Scrap high-speed rail and turn Hong Kong terminus into underground shopping mall, says think tank
The massively over-budget high-speed rail link to Guangzhou should be shelved and the hole in the ground at West Kowloon replaced with a subterranean “commercial city” to avoid it going to waste, a member of an independent lobby group says.
Engineer Albert Lai Kwong-tak of the Professional Commons said the 380,000 sqm construction site for the West Kowloon Terminus was extremely high in value and proposed instead that 60 per cent of the space be turned into an “underground shopping city”.
“The government claims the project would bring economic benefits of HK$78 billion over 50 years but the cost is now HK$85 billion. The project is definitely a loss, not a gain,” he said.
By redoing the planning work and developing the site into a 200,000 sqm retail city charging shops rent of $155 per square foot – the rate MTR currently charges its shops – Lai calculated it could bring about HK$30 billion in revenue per year and at least HK$180 billion over 50 years. The other 40 per cent of space could be used for government or community use.
READ MORE: MTR, Hong Kong government on collision course as cost of Guangzhou rail link soars to HK$85.3 billion
“You can do the maths on which would generate the bigger economic benefits. Hong Kong’s ability to develop a commercial area is certainly greater than its ability to build a high speed rail”.
Lai said there was no choice for the MTR not to halt the works anyway if the dispute between the government and the corporation ended up in court. The best move to avoid wasting anymore money and time would be for the government to take back the land and make use of it. “Its clear the MTR has completely lost control of costs,” he said.

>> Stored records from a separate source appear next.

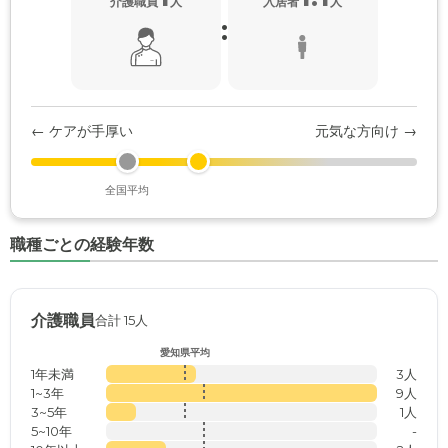
介護職員
人
入居者
人
:
← ケアが手厚い
元気な方向け →
全国平均
職種ごとの経験年数
介護職員
合計 15人
愛知県平均
1年未満
3人
1~3年
9人
3~5年
1人
5~10年
-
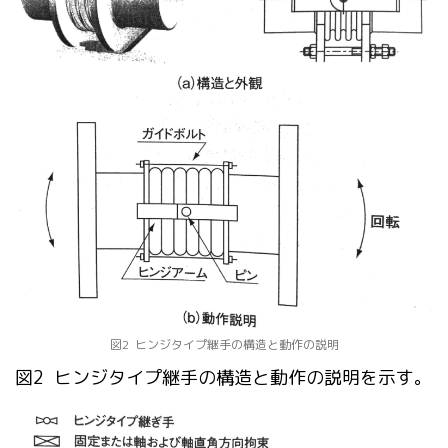
図2 ヒンジタイプ継手の構造と動作の説明
図2 ヒンジタイプ継手の構造と動作の説明を示す。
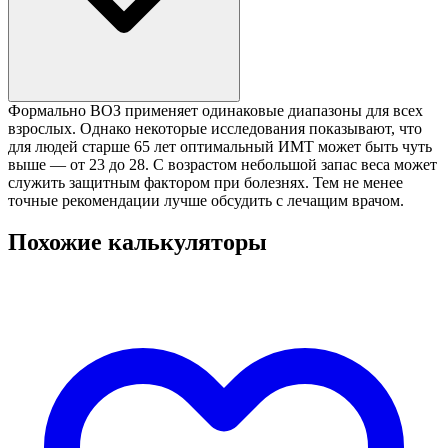
Формально ВОЗ применяет одинаковые диапазоны для всех
взрослых. Однако некоторые исследования показывают, что
для людей старше 65 лет оптимальный ИМТ может быть чуть
выше — от 23 до 28. С возрастом небольшой запас веса может
служить защитным фактором при болезнях. Тем не менее
точные рекомендации лучше обсудить с лечащим врачом.
Похожие калькуляторы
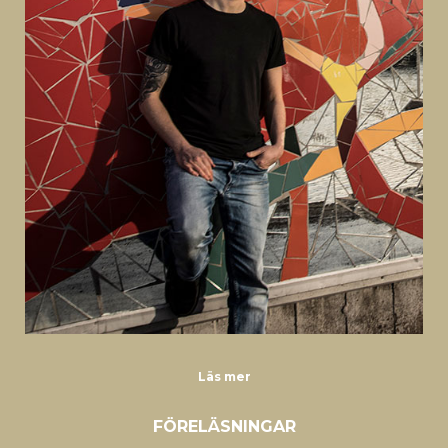
Läs mer
FÖRELÄSNINGAR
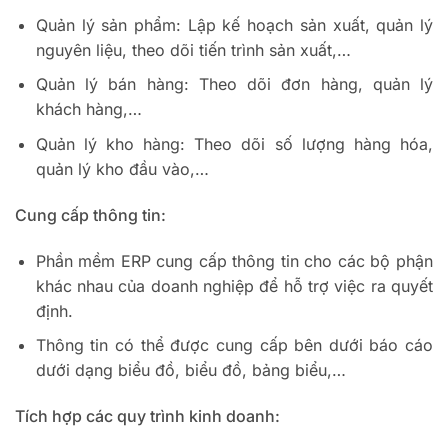
Quản lý sản phẩm: Lập kế hoạch sản xuất, quản lý
nguyên liệu, theo dõi tiến trình sản xuất,…
Quản lý bán hàng: Theo dõi đơn hàng, quản lý
khách hàng,…
Quản lý kho hàng: Theo dõi số lượng hàng hóa,
quản lý kho đầu vào,…
Cung cấp thông tin:
Phần mềm ERP cung cấp thông tin cho các bộ phận
khác nhau của doanh nghiệp để hỗ trợ việc ra quyết
định.
Thông tin có thể được cung cấp bên dưới báo cáo
dưới dạng biểu đồ, biểu đồ, bảng biểu,…
Tích hợp các quy trình kinh doanh:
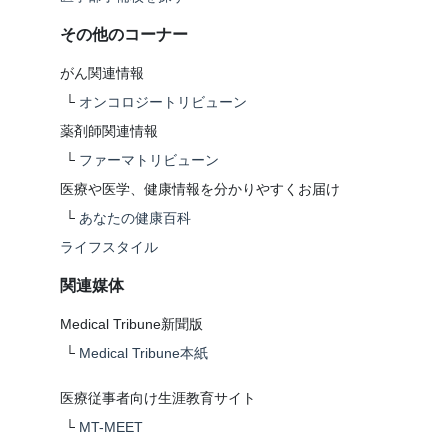
その他のコーナー
がん関連情報
└
オンコロジートリビューン
薬剤師関連情報
└
ファーマトリビューン
医療や医学、健康情報を分かりやすくお届け
└
あなたの健康百科
ライフスタイル
関連媒体
Medical Tribune新聞版
└
Medical Tribune本紙
医療従事者向け生涯教育サイト
└
MT-MEET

Yesterday, the embattled rail operator blamed new challenges, such as the extra time it needs to build the West Kowloon Terminus entrance building, for having to push back the opening by another year to the third quarter of 2018.
The latest estimate released yesterday also showed the cost of the project had ballooned to HK$85.3 billion, a third above its original budget, which transport minister Professor Anthony Cheung Bing-leung himself called an “extremely large” increase.
Speaking in a radio interview on Wednesday, Cheung said the government did not hope to see the works on the project stopped.
Cheung said the revised $71.5 billion budget submitted to the government last summer was said to have already factored in all uncertainties. He said the Transport and Housing Bureau was now seeking legal advice on the matter and looking into the MTR’s latest report.
“In the future we will have to discuss with the MTR how to control costs. The government’s perspective is budgets cannot indefinitely be overblown and there must be a cap,” he said.
Plans for a Hong Kong checkpoint to handle both mainland and local immigration have also been mired in legal and constitutional difficulties but Cheung said the government was already discussing with mainland authorities and could not disclose further details. Progress in this area would not affect construction works, he added.
Lawmaker Wu Chi-wai said the public had lost confidence in the government’s ability to control and estimate cost and any further request for funding on the project would not be easily approved by the Legislative Council.